Dataset items
= Beginning of Section =
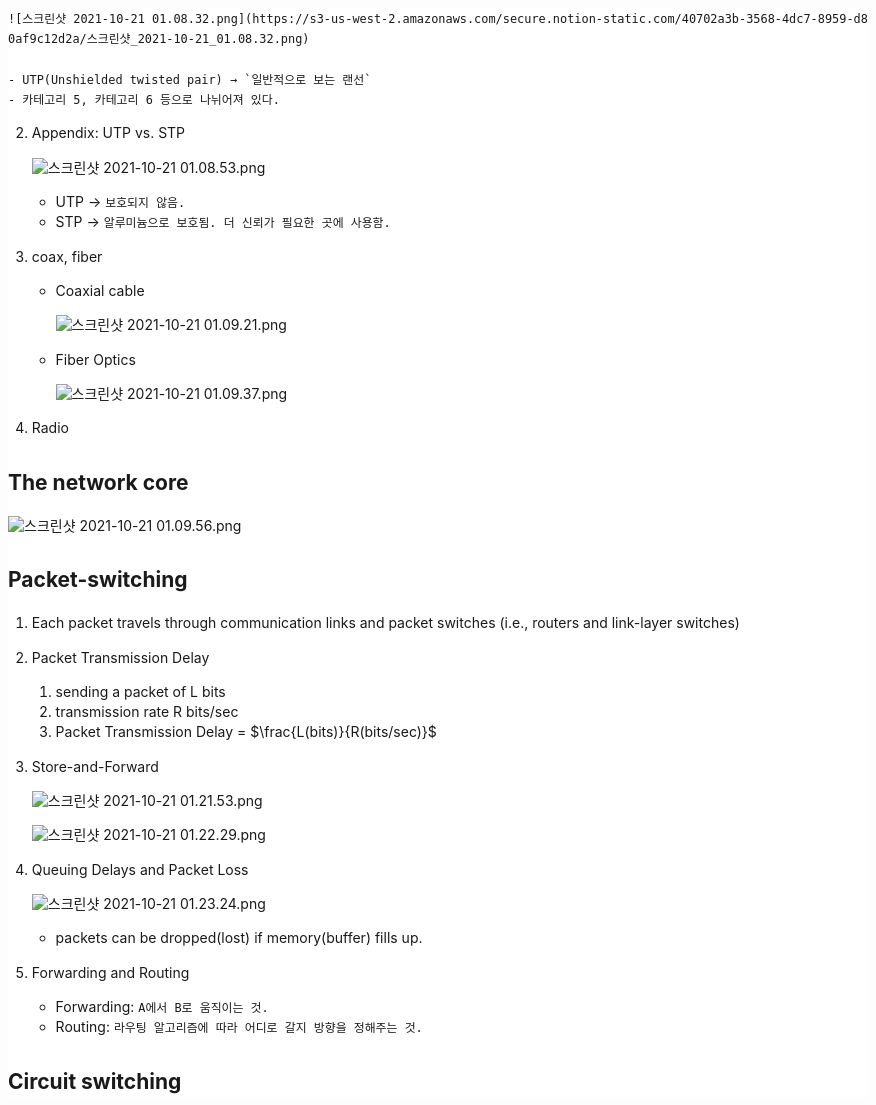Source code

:     ![스크린샷 2021-10-21 01.08.32.png](https://s3-us-west-2.amazonaws.com/secure.notion-static.com/40702a3b-3568-4dc7-8959-d80af9c12d2a/스크린샷_2021-10-21_01.08.32.png)
    
    - UTP(Unshielded twisted pair) → `일반적으로 보는 랜선`
    - 카테고리 5, 카테고리 6 등으로 나뉘어져 있다.
    
2. Appendix: UTP vs. STP
    
    ![스크린샷 2021-10-21 01.08.53.png](https://s3-us-west-2.amazonaws.com/secure.notion-static.com/8a5fce6d-e67c-4dd6-b33d-27eaa5bef502/스크린샷_2021-10-21_01.08.53.png)
    
    - UTP → `보호되지 않음.`
    - STP → `알루미늄으로 보호됨. 더 신뢰가 필요한 곳에 사용함.`
    
3. coax, fiber
    - Coaxial cable
        
        ![스크린샷 2021-10-21 01.09.21.png](https://s3-us-west-2.amazonaws.com/secure.notion-static.com/3e56249e-3eaa-41ce-89ab-0bf279fdeeb4/스크린샷_2021-10-21_01.09.21.png)
        
    - Fiber Optics
        
        ![스크린샷 2021-10-21 01.09.37.png](https://s3-us-west-2.amazonaws.com/secure.notion-static.com/2853672b-93be-4647-9a3e-abddce3728c2/스크린샷_2021-10-21_01.09.37.png)
        
    
4. Radio

## The network core

![스크린샷 2021-10-21 01.09.56.png](https://s3-us-west-2.amazonaws.com/secure.notion-static.com/a15b7ffc-c758-4478-b18d-aa0a49812ad7/스크린샷_2021-10-21_01.09.56.png)

## Packet-switching

1. Each packet travels through communication links and packet switches (i.e., routers and link-layer switches)
2. Packet Transmission Delay
    1. sending a packet of L bits
    2. transmission rate R bits/sec
    3. Packet Transmission Delay = $\frac{L(bits)}{R(bits/sec)}$
    
3. Store-and-Forward
    
    ![스크린샷 2021-10-21 01.21.53.png](https://s3-us-west-2.amazonaws.com/secure.notion-static.com/a4cc6446-3d75-4d23-b872-d8787afd90ac/스크린샷_2021-10-21_01.21.53.png)
    
    ![스크린샷 2021-10-21 01.22.29.png](https://s3-us-west-2.amazonaws.com/secure.notion-static.com/581e2160-2295-469d-9d41-2db4dbbe7d29/스크린샷_2021-10-21_01.22.29.png)
    
4. Queuing Delays and Packet Loss
    
    ![스크린샷 2021-10-21 01.23.24.png](https://s3-us-west-2.amazonaws.com/secure.notion-static.com/27a95324-b982-4526-8101-c98471120dd6/스크린샷_2021-10-21_01.23.24.png)
    
    - packets can be dropped(lost) if memory(buffer) fills up.
    
5. Forwarding and Routing
    - Forwarding: `A에서 B로 움직이는 것.`
    - Routing: `라우팅 알고리즘에 따라 어디로 갈지 방향을 정해주는 것.`

## Circuit switching
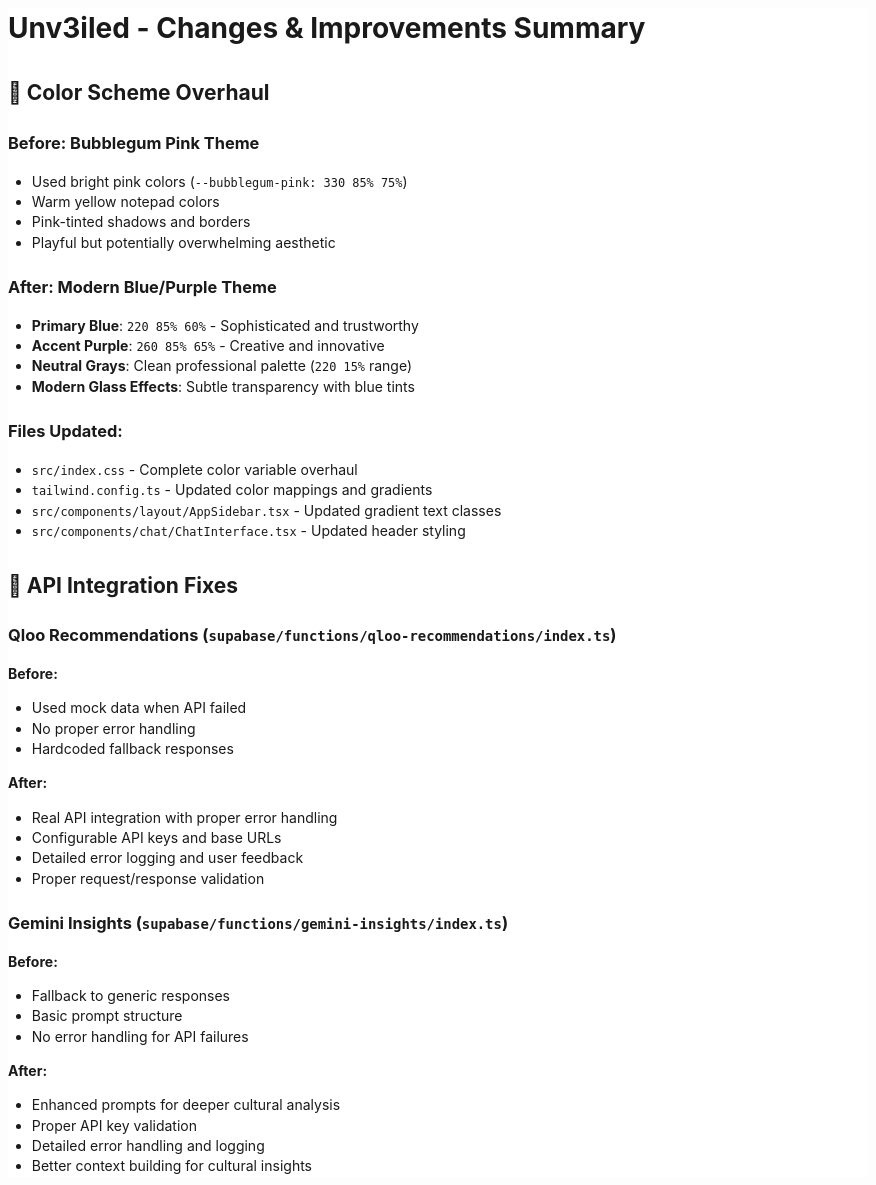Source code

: # Unv3iled - Changes & Improvements Summary

## 🎨 Color Scheme Overhaul

### Before: Bubblegum Pink Theme
- Used bright pink colors (`--bubblegum-pink: 330 85% 75%`)
- Warm yellow notepad colors
- Pink-tinted shadows and borders
- Playful but potentially overwhelming aesthetic

### After: Modern Blue/Purple Theme
- **Primary Blue**: `220 85% 60%` - Sophisticated and trustworthy
- **Accent Purple**: `260 85% 65%` - Creative and innovative  
- **Neutral Grays**: Clean professional palette (`220 15%` range)
- **Modern Glass Effects**: Subtle transparency with blue tints

### Files Updated:
- `src/index.css` - Complete color variable overhaul
- `tailwind.config.ts` - Updated color mappings and gradients
- `src/components/layout/AppSidebar.tsx` - Updated gradient text classes
- `src/components/chat/ChatInterface.tsx` - Updated header styling

## 🔧 API Integration Fixes

### Qloo Recommendations (`supabase/functions/qloo-recommendations/index.ts`)
**Before:**
- Used mock data when API failed
- No proper error handling
- Hardcoded fallback responses

**After:**
- Real API integration with proper error handling
- Configurable API keys and base URLs
- Detailed error logging and user feedback
- Proper request/response validation

### Gemini Insights (`supabase/functions/gemini-insights/index.ts`)
**Before:**
- Fallback to generic responses
- Basic prompt structure
- No error handling for API failures

**After:**
- Enhanced prompts for deeper cultural analysis
- Proper API key validation
- Detailed error handling and logging
- Better context building for cultural insights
= End of Section =
PROMPT:
Could you write out the source text of every row above, word for word, leaving the pictures out of your answer?

RESULT FOR THIS TASK:
Source code

:     ![스크린샷 2021-10-21 01.08.32.png](https://s3-us-west-2.amazonaws.com/secure.notion-static.com/40702a3b-3568-4dc7-8959-d80af9c12d2a/스크린샷_2021-10-21_01.08.32.png)
    
    - UTP(Unshielded twisted pair) → `일반적으로 보는 랜선`
    - 카테고리 5, 카테고리 6 등으로 나뉘어져 있다.
    
2. Appendix: UTP vs. STP
    
    ![스크린샷 2021-10-21 01.08.53.png](https://s3-us-west-2.amazonaws.com/secure.notion-static.com/8a5fce6d-e67c-4dd6-b33d-27eaa5bef502/스크린샷_2021-10-21_01.08.53.png)
    
    - UTP → `보호되지 않음.`
    - STP → `알루미늄으로 보호됨. 더 신뢰가 필요한 곳에 사용함.`
    
3. coax, fiber
    - Coaxial cable
        
        ![스크린샷 2021-10-21 01.09.21.png](https://s3-us-west-2.amazonaws.com/secure.notion-static.com/3e56249e-3eaa-41ce-89ab-0bf279fdeeb4/스크린샷_2021-10-21_01.09.21.png)
        
    - Fiber Optics
        
        ![스크린샷 2021-10-21 01.09.37.png](https://s3-us-west-2.amazonaws.com/secure.notion-static.com/2853672b-93be-4647-9a3e-abddce3728c2/스크린샷_2021-10-21_01.09.37.png)
        
    
4. Radio

## The network core

![스크린샷 2021-10-21 01.09.56.png](https://s3-us-west-2.amazonaws.com/secure.notion-static.com/a15b7ffc-c758-4478-b18d-aa0a49812ad7/스크린샷_2021-10-21_01.09.56.png)

## Packet-switching

1. Each packet travels through communication links and packet switches (i.e., routers and link-layer switches)
2. Packet Transmission Delay
    1. sending a packet of L bits
    2. transmission rate R bits/sec
    3. Packet Transmission Delay = $\frac{L(bits)}{R(bits/sec)}$
    
3. Store-and-Forward
    
    ![스크린샷 2021-10-21 01.21.53.png](https://s3-us-west-2.amazonaws.com/secure.notion-static.com/a4cc6446-3d75-4d23-b872-d8787afd90ac/스크린샷_2021-10-21_01.21.53.png)
    
    ![스크린샷 2021-10-21 01.22.29.png](https://s3-us-west-2.amazonaws.com/secure.notion-static.com/581e2160-2295-469d-9d41-2db4dbbe7d29/스크린샷_2021-10-21_01.22.29.png)
    
4. Queuing Delays and Packet Loss
    
    ![스크린샷 2021-10-21 01.23.24.png](https://s3-us-west-2.amazonaws.com/secure.notion-static.com/27a95324-b982-4526-8101-c98471120dd6/스크린샷_2021-10-21_01.23.24.png)
    
    - packets can be dropped(lost) if memory(buffer) fills up.
    
5. Forwarding and Routing
    - Forwarding: `A에서 B로 움직이는 것.`
    - Routing: `라우팅 알고리즘에 따라 어디로 갈지 방향을 정해주는 것.`

## Circuit switching
Source code

: # Unv3iled - Changes & Improvements Summary

## 🎨 Color Scheme Overhaul

### Before: Bubblegum Pink Theme
- Used bright pink colors (`--bubblegum-pink: 330 85% 75%`)
- Warm yellow notepad colors
- Pink-tinted shadows and borders
- Playful but potentially overwhelming aesthetic

### After: Modern Blue/Purple Theme
- **Primary Blue**: `220 85% 60%` - Sophisticated and trustworthy
- **Accent Purple**: `260 85% 65%` - Creative and innovative  
- **Neutral Grays**: Clean professional palette (`220 15%` range)
- **Modern Glass Effects**: Subtle transparency with blue tints

### Files Updated:
- `src/index.css` - Complete color variable overhaul
- `tailwind.config.ts` - Updated color mappings and gradients
- `src/components/layout/AppSidebar.tsx` - Updated gradient text classes
- `src/components/chat/ChatInterface.tsx` - Updated header styling

## 🔧 API Integration Fixes

### Qloo Recommendations (`supabase/functions/qloo-recommendations/index.ts`)
**Before:**
- Used mock data when API failed
- No proper error handling
- Hardcoded fallback responses

**After:**
- Real API integration with proper error handling
- Configurable API keys and base URLs
- Detailed error logging and user feedback
- Proper request/response validation

### Gemini Insights (`supabase/functions/gemini-insights/index.ts`)
**Before:**
- Fallback to generic responses
- Basic prompt structure
- No error handling for API failures

**After:**
- Enhanced prompts for deeper cultural analysis
- Proper API key validation
- Detailed error handling and logging
- Better context building for cultural insights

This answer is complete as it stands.